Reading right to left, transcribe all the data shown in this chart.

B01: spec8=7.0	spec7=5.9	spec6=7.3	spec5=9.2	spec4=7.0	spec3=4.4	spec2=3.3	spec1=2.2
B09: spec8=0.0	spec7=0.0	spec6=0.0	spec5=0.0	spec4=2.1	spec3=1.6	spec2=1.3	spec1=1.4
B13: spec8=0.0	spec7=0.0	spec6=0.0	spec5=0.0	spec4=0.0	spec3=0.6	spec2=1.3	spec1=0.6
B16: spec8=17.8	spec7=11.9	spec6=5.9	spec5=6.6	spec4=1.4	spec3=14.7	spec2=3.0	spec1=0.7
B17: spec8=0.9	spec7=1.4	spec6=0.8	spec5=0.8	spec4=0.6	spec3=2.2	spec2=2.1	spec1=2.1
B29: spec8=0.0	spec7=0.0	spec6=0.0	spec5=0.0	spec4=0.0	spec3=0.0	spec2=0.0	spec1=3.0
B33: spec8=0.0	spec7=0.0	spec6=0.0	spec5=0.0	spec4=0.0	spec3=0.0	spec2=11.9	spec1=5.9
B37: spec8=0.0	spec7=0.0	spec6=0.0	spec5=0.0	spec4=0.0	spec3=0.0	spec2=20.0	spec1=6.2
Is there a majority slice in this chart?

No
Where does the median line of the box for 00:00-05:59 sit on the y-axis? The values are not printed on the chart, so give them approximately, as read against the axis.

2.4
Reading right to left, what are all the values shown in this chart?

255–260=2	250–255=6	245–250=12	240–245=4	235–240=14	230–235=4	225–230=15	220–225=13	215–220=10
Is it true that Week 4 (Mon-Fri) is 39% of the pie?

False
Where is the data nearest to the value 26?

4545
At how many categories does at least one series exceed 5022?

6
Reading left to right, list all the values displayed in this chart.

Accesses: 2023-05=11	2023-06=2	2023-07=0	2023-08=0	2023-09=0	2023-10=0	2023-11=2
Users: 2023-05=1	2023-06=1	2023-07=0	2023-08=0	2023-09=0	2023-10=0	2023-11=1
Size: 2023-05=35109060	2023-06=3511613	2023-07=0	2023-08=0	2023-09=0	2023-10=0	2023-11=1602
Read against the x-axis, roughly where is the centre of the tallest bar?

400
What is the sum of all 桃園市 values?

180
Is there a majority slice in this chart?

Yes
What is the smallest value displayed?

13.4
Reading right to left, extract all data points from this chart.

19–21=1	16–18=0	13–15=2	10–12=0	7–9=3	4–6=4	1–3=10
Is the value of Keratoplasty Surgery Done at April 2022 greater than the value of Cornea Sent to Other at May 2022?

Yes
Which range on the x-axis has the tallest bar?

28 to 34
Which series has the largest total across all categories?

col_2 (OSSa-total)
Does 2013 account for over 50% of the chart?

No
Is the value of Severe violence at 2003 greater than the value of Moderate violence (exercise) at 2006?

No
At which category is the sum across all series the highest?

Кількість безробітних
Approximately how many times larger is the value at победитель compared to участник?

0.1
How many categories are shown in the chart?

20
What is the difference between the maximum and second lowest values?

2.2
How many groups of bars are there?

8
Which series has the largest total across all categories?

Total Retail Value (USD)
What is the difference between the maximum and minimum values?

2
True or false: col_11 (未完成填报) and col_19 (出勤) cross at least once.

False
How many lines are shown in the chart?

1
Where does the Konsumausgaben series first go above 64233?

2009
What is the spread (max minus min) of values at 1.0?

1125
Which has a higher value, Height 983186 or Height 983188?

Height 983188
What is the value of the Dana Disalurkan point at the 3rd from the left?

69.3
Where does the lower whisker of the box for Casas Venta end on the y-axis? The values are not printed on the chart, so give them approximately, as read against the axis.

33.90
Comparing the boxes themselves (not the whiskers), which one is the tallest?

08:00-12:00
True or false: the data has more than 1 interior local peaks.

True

### Work to complete
List each line in the records above that contains the word "data", copied in full.

### Solution to the exercise
Reading right to left, transcribe all the data shown in this chart.
Where is the data nearest to the value 26?
Reading right to left, extract all data points from this chart.
True or false: the data has more than 1 interior local peaks.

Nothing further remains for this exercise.